Oceans are more than just a big heat sink. Every column of grid cells has its own local climate feedback parameter – modified by heat transport into and out of the column at different levels. The global climate feedback parameters is the sum of all of these local processes and if the local temperature change isn’t correct, then the feedback will also be incorrect.
I’m somewhat confused about ocean heat uptake because it seems to involve at least two phenomena: deep water formation (which may resemble a conveyor belt, not diffusion) and eddy diffusion. As the planet warms, is deepwater being formed from surface water that is warmer than it formerly was? Or does the temperature of surface water need to be just as cold as it used to be in order to be dense enough to sink? Elsewhere, ocean heat uptake is supposed to follow isopycnals, and these will have less slope when the ocean is more stably stratified. I need to find some good references about this subject.
Frank,
It seems hard to find anything thorough on ocean heat uptake.
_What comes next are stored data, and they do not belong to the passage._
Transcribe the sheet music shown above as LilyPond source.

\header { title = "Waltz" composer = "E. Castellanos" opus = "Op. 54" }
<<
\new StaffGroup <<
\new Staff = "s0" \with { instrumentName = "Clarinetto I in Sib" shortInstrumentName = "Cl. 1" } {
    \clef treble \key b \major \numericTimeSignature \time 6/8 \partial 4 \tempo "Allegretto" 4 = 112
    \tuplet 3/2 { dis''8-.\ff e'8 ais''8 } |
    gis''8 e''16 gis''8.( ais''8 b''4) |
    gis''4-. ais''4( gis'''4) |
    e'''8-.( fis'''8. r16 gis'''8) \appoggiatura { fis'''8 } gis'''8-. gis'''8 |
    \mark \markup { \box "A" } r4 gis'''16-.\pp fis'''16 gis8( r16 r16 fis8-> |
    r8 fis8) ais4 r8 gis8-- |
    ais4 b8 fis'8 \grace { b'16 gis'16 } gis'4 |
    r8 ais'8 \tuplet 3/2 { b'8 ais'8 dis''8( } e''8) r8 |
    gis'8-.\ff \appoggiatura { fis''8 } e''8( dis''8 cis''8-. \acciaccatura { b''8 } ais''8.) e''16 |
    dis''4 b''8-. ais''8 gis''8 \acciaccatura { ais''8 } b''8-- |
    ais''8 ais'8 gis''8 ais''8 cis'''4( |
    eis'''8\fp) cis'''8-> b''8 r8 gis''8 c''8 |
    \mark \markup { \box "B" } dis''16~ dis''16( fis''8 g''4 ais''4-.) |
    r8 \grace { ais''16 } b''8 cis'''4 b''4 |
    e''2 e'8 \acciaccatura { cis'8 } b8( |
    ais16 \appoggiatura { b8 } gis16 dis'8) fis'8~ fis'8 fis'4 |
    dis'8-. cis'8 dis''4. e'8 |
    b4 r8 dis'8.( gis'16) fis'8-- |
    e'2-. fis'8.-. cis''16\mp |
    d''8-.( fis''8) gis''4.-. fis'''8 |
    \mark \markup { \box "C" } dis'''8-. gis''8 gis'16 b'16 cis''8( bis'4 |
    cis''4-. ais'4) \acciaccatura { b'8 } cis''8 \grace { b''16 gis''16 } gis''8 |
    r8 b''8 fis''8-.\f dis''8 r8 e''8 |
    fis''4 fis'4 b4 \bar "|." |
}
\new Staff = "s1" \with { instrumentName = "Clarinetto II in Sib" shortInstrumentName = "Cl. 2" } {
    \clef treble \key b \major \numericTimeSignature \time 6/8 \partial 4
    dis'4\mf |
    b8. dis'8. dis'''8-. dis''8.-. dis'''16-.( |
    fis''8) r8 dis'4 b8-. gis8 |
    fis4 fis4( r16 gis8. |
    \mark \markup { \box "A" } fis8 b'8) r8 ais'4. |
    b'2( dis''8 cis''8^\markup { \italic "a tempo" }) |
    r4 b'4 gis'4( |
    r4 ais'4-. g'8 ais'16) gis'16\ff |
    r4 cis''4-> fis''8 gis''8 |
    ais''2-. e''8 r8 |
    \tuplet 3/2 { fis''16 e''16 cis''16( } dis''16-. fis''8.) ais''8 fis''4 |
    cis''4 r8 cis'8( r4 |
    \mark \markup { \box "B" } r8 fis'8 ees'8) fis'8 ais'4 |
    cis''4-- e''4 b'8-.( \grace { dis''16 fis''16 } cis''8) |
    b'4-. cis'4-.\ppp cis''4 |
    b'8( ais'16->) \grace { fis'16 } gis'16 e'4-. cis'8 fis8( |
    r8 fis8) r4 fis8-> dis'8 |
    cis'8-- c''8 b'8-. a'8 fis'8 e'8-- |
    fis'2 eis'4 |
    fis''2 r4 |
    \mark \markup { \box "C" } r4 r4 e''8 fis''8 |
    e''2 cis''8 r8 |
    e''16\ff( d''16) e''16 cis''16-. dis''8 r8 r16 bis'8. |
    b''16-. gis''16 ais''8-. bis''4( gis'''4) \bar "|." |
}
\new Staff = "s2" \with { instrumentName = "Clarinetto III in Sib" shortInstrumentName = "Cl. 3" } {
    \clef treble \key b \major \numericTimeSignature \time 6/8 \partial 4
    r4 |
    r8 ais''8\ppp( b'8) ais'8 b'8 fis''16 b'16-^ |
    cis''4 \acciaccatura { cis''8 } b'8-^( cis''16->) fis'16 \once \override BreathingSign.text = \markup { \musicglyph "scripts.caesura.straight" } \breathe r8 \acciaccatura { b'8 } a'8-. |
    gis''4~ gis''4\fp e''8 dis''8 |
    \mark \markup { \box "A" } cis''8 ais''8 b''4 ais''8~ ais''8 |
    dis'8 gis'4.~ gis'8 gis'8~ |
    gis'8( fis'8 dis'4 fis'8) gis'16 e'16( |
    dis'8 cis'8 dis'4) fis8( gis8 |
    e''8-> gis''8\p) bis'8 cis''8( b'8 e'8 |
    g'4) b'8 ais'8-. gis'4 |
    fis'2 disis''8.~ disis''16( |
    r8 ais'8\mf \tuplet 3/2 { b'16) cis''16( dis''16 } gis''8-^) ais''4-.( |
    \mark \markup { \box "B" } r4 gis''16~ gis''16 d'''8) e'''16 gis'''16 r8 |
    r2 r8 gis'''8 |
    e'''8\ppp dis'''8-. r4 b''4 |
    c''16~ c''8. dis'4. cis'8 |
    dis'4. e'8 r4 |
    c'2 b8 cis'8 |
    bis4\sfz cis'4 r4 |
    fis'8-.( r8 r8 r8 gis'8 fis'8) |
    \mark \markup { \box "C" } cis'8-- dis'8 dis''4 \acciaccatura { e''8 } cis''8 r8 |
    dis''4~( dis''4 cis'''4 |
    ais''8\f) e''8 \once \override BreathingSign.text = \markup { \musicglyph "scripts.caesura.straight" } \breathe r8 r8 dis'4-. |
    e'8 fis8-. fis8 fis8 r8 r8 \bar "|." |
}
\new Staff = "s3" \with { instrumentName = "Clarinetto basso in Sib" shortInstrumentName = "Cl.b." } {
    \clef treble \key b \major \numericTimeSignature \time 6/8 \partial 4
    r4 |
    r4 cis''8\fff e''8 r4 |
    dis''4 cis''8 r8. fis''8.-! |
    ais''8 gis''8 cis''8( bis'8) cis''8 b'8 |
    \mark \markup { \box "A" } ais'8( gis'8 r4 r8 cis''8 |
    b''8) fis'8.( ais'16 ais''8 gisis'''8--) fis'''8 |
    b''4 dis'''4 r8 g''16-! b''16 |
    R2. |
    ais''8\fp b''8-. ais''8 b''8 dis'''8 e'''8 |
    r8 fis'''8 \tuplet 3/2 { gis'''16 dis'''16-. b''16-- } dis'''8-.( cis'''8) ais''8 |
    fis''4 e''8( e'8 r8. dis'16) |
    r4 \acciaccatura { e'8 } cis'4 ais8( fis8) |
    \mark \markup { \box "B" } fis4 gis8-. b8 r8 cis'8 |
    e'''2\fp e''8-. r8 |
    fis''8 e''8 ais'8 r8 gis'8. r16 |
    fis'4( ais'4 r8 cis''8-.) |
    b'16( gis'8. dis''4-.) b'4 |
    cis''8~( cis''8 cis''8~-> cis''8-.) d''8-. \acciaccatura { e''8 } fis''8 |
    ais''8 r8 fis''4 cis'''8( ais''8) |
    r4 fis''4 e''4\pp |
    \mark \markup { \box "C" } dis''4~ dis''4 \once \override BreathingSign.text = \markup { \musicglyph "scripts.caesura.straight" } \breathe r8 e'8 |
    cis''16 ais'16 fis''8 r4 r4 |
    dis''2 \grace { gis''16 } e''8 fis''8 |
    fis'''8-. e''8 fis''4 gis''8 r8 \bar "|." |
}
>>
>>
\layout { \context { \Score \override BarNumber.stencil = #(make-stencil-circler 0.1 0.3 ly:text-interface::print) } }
I’ve only found pieces and have had to fill in some gaps myself, so I may be mistaken in some of my conclusions. One thing that is confusing is the terminology. In some contexts, “deep ocean” is everything below the mixed layer and in others it is below the thermocline.
Diffusion of heat across the thermocline clearly transfers heat downward. So I think that the overturning circulation transfers heat out of the deep ocean and keeps it cold. I have read that the temperature of the deep ocean is determined largely by the coldest parts of the surface ocean; that makes physical sense. So an increase in average temperature at the surface should not directly affect the temperature of the deep ocean, as long as there are places and times where sea ice can form.
An increase in surface temperature would increase the gradient across the thermocline, so that might increase heat transfer into the deep ocean and cause a bit more warming of water as it travels from areas of deep water formation to areas of upwelling. But a larger T gradient would increase stability and reduce eddy diffusion. So that would reduce heat transfer into the deep ocean. My guess is that the net effect would be small. I suspect that the main warming would be within the thermocline, rather than the deep water. I think that is consistent with the time scale for reaching steady state, which seems to be a few centuries rather than millennia.
Mike M.
My understanding is that if the surface warms, the thermocline moves down. The depth of the thermocline is determined by the balance between heat carried downward by eddy diffusion and cold water upwelling. That’s off the top of my head, so I could be mistaken about the details.
That leads me to believe that there isn’t a mechanism to transfer excess solar energy below the thermocline. So the people who claim that the ‘missing’ heat is going into the ocean below 2000m are probably wrong. Again, that’s my opinion and I’m open to being proved wrong.